Using patsy
, I noticed that it named dummy variables sometimes with T
and without T
in other cases. And today I realised that T
is attached when the constant term is present in a regression equation, and no T
without the constant term. For example, compare z[T.1]
, z[0]
, z[1]
, indicated by OUTPUT
in the following code.
import pandas as pd
import patsy
data = {'z': ['1', '0', '0'],
'y': [150, 200, 50],
'x': [200, 210, 90]}
df = pd.DataFrame(data)
# with constant -----------------------
form_const = 'y ~ x + z'
y_const, X_const = patsy.dmatrices(form_const, df, return_type='dataframe')
print(X_const.columns.tolist())
# ['Intercept', 'z[T.1]', 'x'] <- OUTPUT
# withOUT constant --------------------
form_no_const = 'y ~ -1 + x + z'
y_no_const, X_no_const = patsy.dmatrices(form_no_const, df, return_type='dataframe')

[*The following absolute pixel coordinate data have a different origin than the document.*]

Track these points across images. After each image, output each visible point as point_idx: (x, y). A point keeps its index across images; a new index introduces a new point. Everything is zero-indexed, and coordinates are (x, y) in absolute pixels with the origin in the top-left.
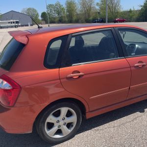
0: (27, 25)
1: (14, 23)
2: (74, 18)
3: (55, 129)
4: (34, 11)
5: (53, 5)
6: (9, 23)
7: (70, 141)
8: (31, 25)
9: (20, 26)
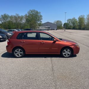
0: (54, 30)
1: (47, 28)
2: (83, 27)
3: (17, 54)
4: (61, 22)
5: (71, 19)
6: (45, 28)
7: (21, 58)
8: (56, 30)
9: (50, 30)
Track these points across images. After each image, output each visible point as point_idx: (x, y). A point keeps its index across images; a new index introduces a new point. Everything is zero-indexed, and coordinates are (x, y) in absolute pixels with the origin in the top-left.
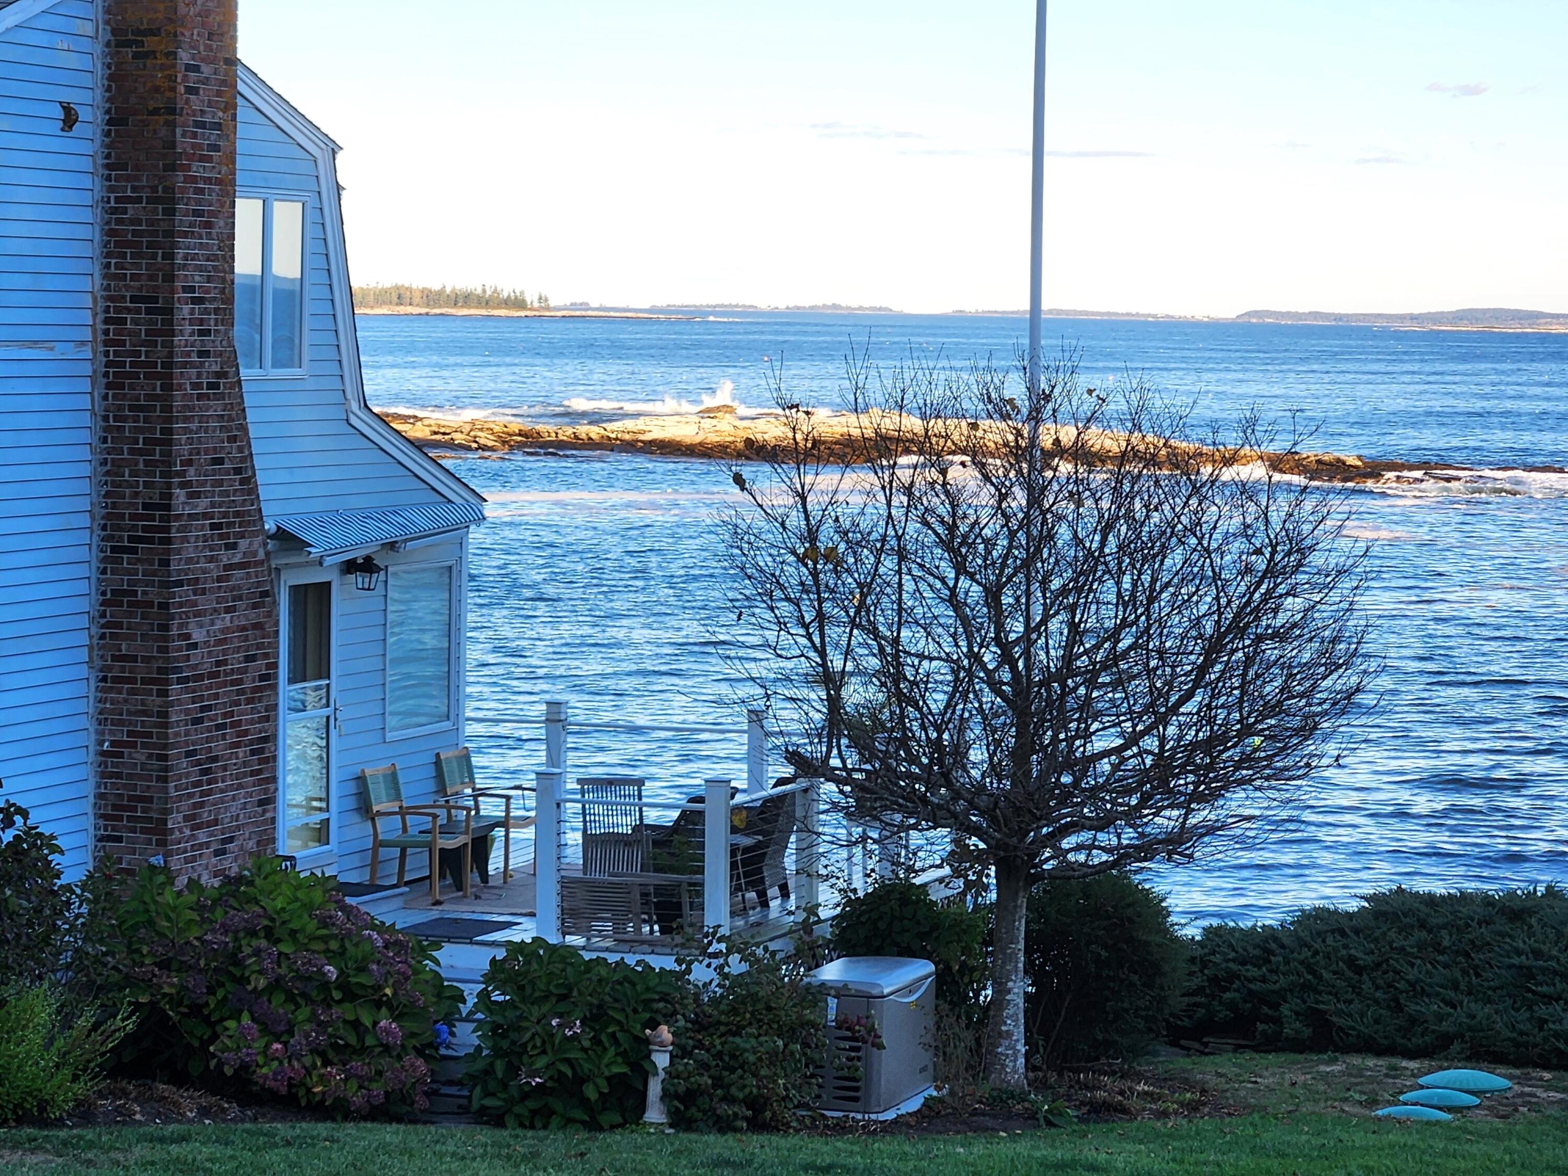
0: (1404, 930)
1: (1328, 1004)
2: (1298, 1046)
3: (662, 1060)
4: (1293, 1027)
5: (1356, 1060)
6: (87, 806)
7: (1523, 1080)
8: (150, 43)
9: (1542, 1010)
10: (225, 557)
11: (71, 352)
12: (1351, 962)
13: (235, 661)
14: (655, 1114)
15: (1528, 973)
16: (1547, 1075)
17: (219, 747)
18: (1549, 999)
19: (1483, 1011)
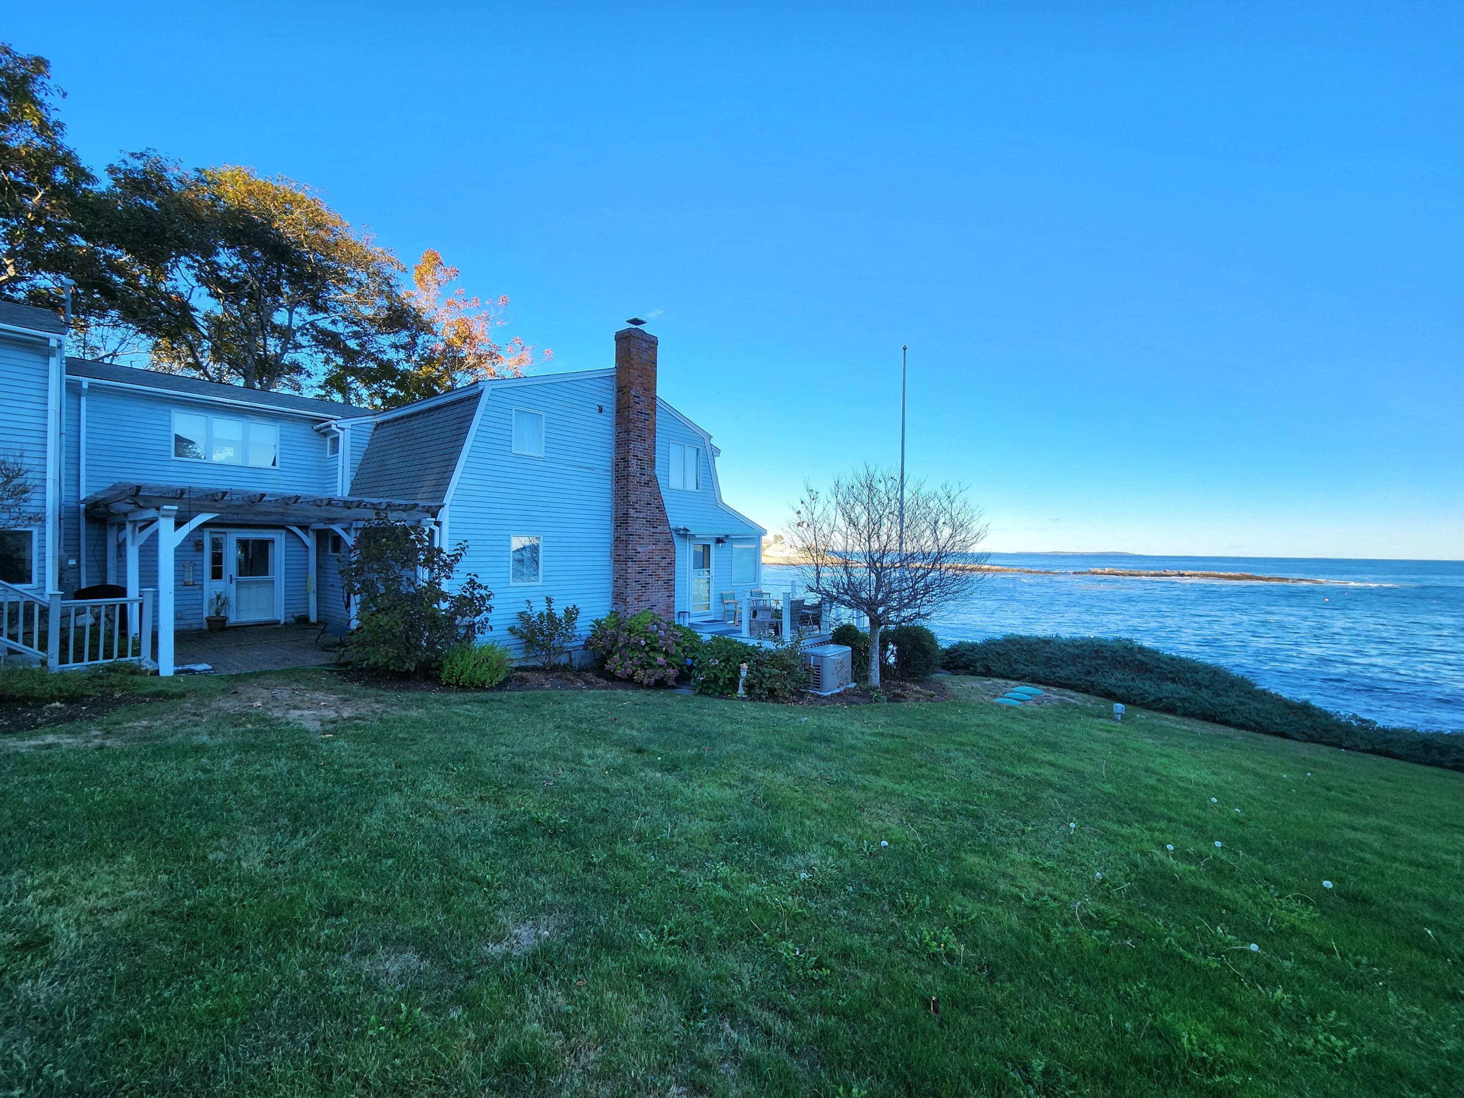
0: (1013, 645)
1: (990, 664)
2: (981, 674)
3: (744, 674)
4: (980, 669)
5: (996, 680)
6: (610, 595)
7: (1047, 690)
8: (625, 390)
9: (1054, 669)
10: (653, 530)
11: (602, 472)
12: (997, 653)
13: (657, 558)
14: (741, 691)
15: (1050, 659)
16: (1055, 689)
17: (649, 580)
18: (1056, 666)
19: (1035, 668)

print(X_no_const.columns.tolist())
# ['z[0]', 'z[1]', 'x'] <- OUTPUT
Questions
What is the role of T
? Does it just indicate the presence of the constant term? If so, isn't it redundant, given that we can always see the presence/absence of the constant term? Are there any other roles?
Your insight is appreciated in advance.